Phillip Vandarploeug (Brendan Fraser) is a commercial actor living in Tokyo. He gets an assignment that brings him into the circle of a rental family company run by Shinji (Takehiro Hira), quickly becoming their token white guy. He gets two important gigs. In one, he plays the biological father of a girl named Mia (Shannon Mahina Gorman), whose mother needs him for her daughter to get into an elite private school. Mia doesn’t know that Phillip isn’t really her dad. It’s an unsettling lie to tell a child, and Hikari and co-writer Stephen Blahut don’t really edge into the darkness of it, choosing instead to push us to like Phillip as much as possible. (And Fraser, as usual, is immensely likable.) Phillip also gets a job pretending to be a journalist for an old actor named Kikuo Hasegawa (Akira Emoto), allowing him to be both a father figure and a son figure, dealing with his own repressed emotions while he helps others.
Despite how much I suspect people will love Fraser’s work here, I found “Rental Family” richer as it got away from its central character into the supporting players impacted by this entire affair.
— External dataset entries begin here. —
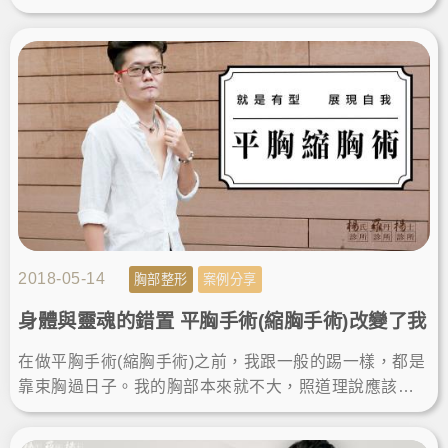
縮胸手術聽起來很可怕是個大工程，但團隊的合作無間
與醫師的專業讓我很放心，平胸以後對自己的生活和感
受都有很大改變，更坦蕩不用遮掩了，想到以前每天束
胸的日子覺得好慶幸、好自由。
2018-05-14
胸部整形
案例分享
身體與靈魂的錯置 平胸手術(縮胸手術)改變了我
在做平胸手術(縮胸手術)之前，我跟一般的踢一樣，都是
靠束胸過日子。我的胸部本來就不大，照道理說應該還
好，束胸對我來說不會有多大不便，但偏偏我的皮膚很
敏感，很挑束胸材質，買了很多款都不適合....浪費了很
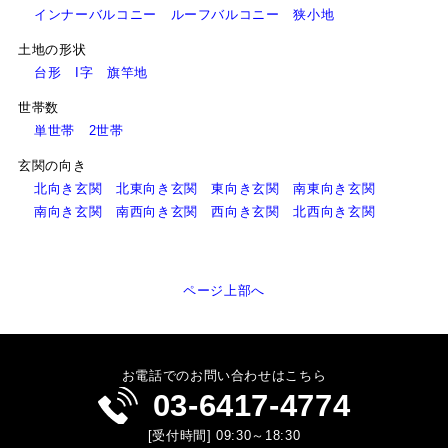
インナーバルコニー
ルーフバルコニー
狭小地
土地の形状
台形
I字
旗竿地
世帯数
単世帯
2世帯
玄関の向き
北向き玄関
北東向き玄関
東向き玄関
南東向き玄関
南向き玄関
南西向き玄関
西向き玄関
北西向き玄関
ページ上部へ
お電話でのお問い合わせはこちら
03-6417-4774
[受付時間] 09:30～18:30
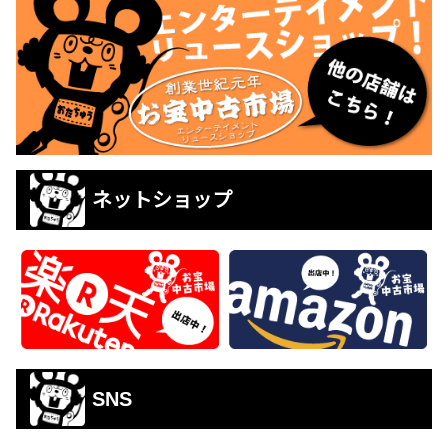
ネットショップ
SNS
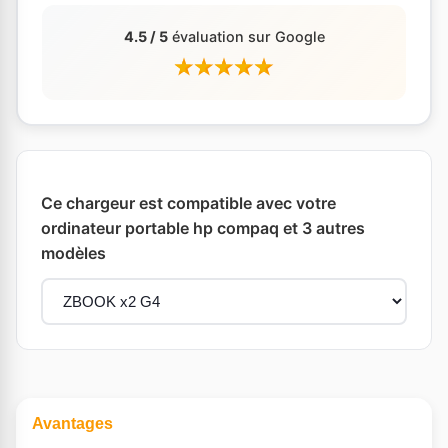
4.5 / 5
évaluation sur Google
Ce chargeur est compatible avec votre
ordinateur portable hp compaq et 3 autres
modèles
Avantages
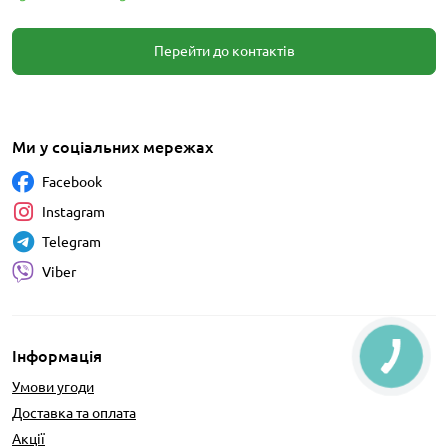
Перейти до контактів
Ми у соціальних мережах
Facebook
Instagram
Telegram
Viber
Інформація
Умови угоди
Доставка та оплата
Акції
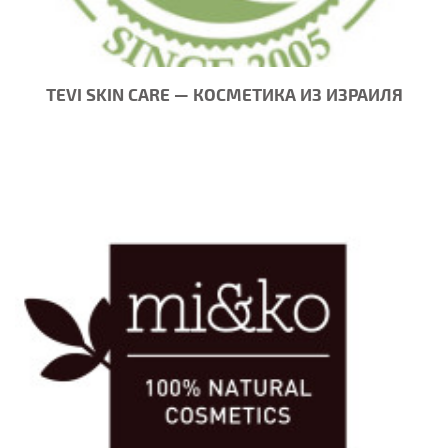
TEVI SKIN CARE — КОСМЕТИКА ИЗ ИЗРАИЛЯ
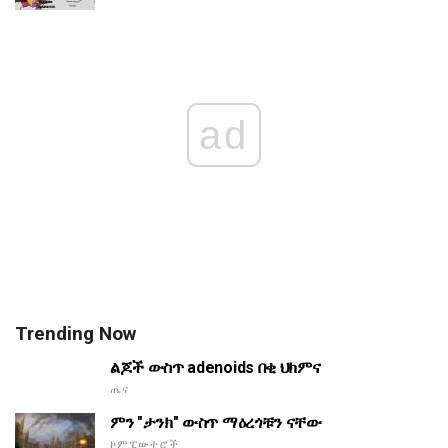
ad
Trending Now
ልጆች ውስጥ adenoids በቂ ህክምና
ጤና
ምን "ታንክ" ውስጥ ማዕረጎቹን ናቸው
ኮምፒውተሮች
Mari Yamamoto is excellent as Aiko, someone embittered by the roles she’s had to play, especially when husbands hire her to play the other woman after getting caught (instead of revealing the actual mistress). Emoto takes a part that could have just been emotional damage and gives Kikuo grace and history. Hira is very good as a man who seems to ignore some of the darker aspects of his profession. His part hints at a more ambitious version of this story that really digs into how we can’t ask people to pretend to be someone else without bringing some of themselves into it too.
“Rental Family” may not be Kore-eda or even Herzog, but it wears its heart on its sleeve in a way that’s ultimately endearing. Sometimes even the most emotionally manipulative material can produce a response, bringing you through something fake to find what feels real to you.